- Your instructions -
Arrange the material below as a two-column CSV with the columns "prompt" and "target": one row per item, holding its text and its answer, each in a single quoted field with line breaks replaced by spaces. Leave out the pictures and cover every item.

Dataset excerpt
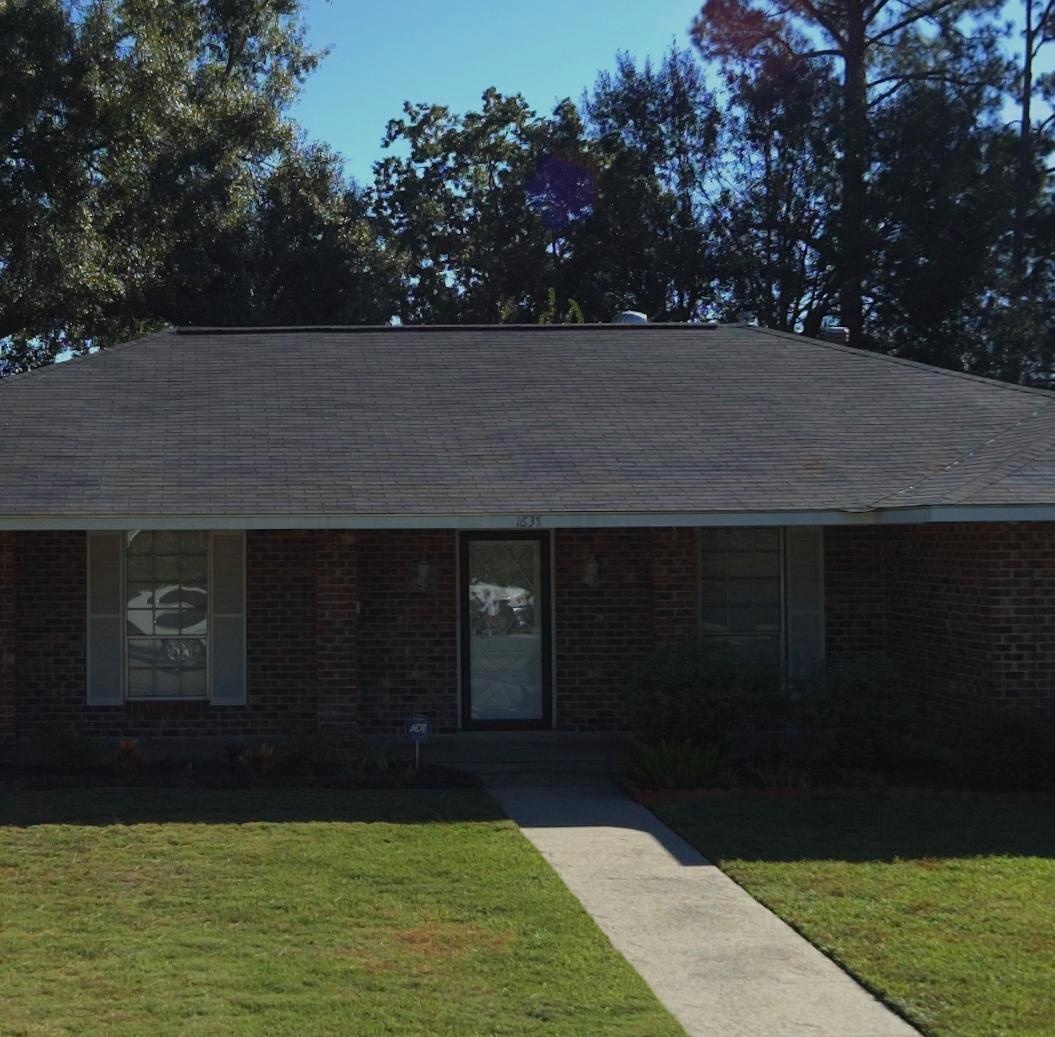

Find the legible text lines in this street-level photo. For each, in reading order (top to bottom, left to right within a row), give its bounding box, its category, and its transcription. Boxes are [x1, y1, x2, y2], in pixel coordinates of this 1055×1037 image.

[513, 513, 544, 529] StreetNumber: 1635
[406, 721, 429, 736] None: ADT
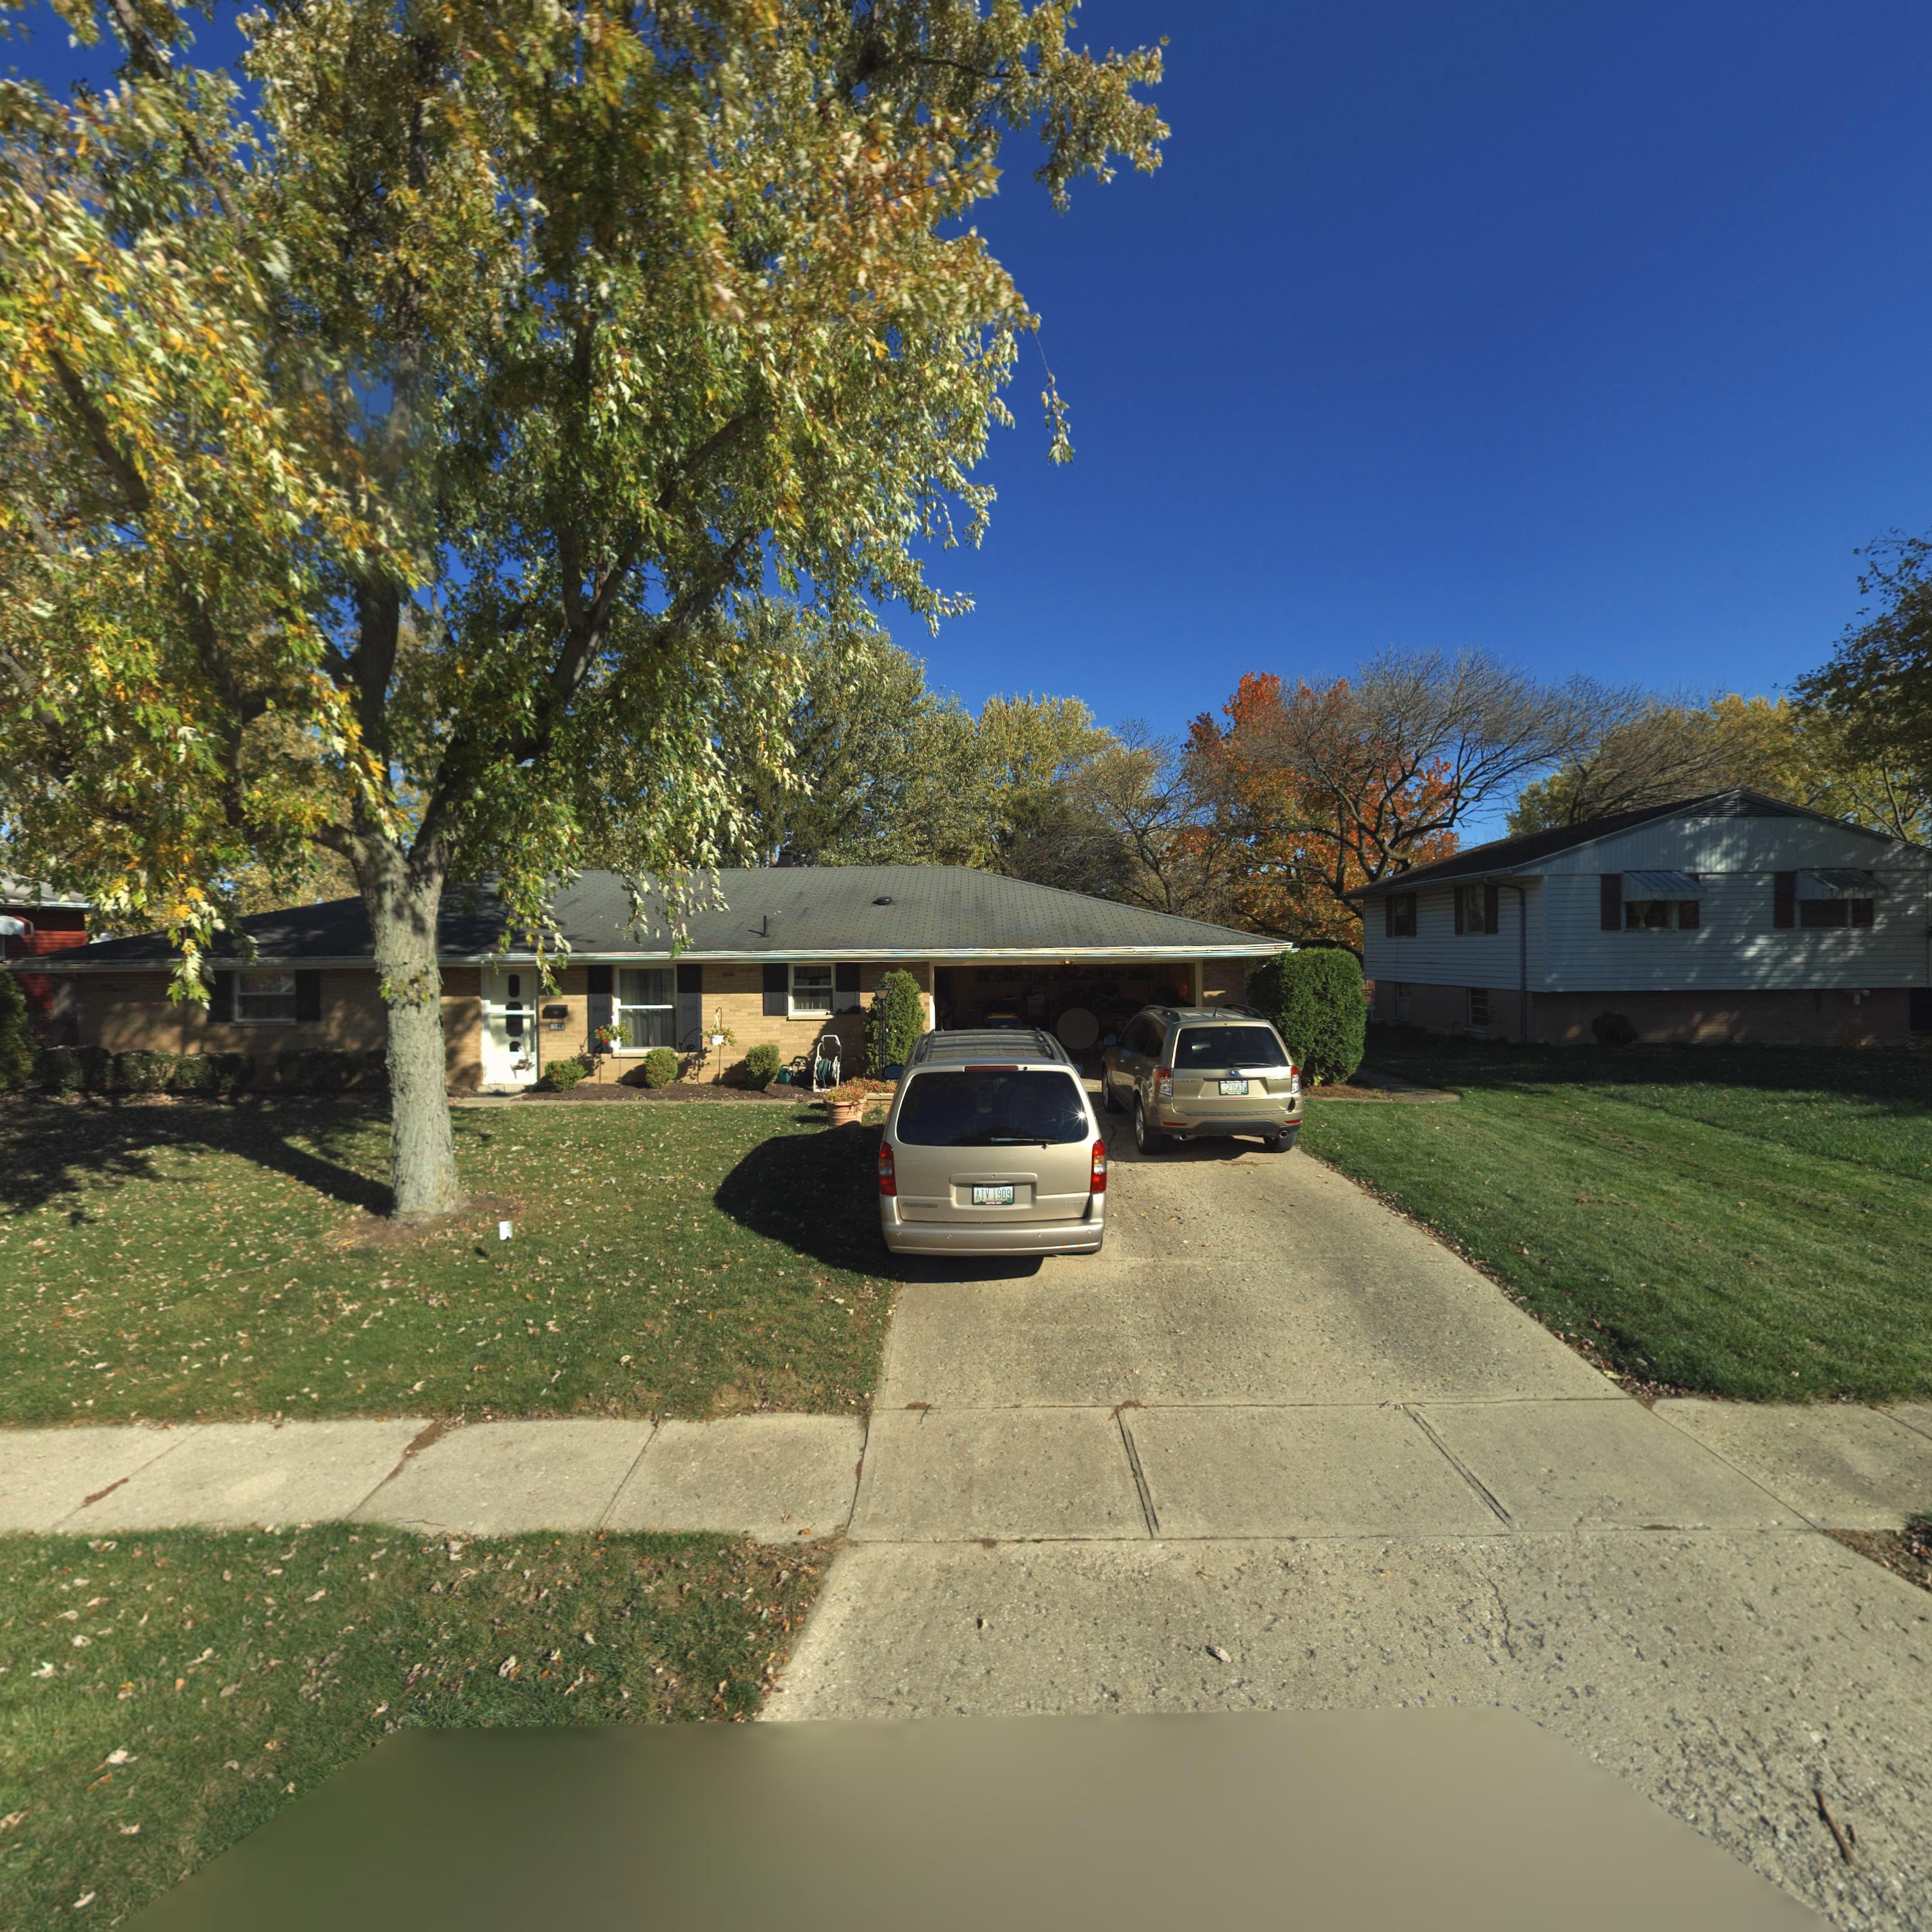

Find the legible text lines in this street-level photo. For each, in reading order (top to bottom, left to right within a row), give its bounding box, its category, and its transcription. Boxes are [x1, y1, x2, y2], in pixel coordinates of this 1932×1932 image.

[550, 1023, 565, 1029] StreetNumber: 682*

- Solution to this task -
prompt,target
"Find the legible text lines in this street-level photo. For each, in reading order (top to bottom, left to right within a row), give its bounding box, its category, and its transcription. Boxes are [x1, y1, x2, y2], in pixel coordinates of this 1055×1037 image.","[513, 513, 544, 529] StreetNumber: 1635 [406, 721, 429, 736] None: ADT"
"Find the legible text lines in this street-level photo. For each, in reading order (top to bottom, left to right within a row), give its bounding box, its category, and its transcription. Boxes are [x1, y1, x2, y2], in pixel coordinates of this 1932×1932 image.","[550, 1023, 565, 1029] StreetNumber: 682*"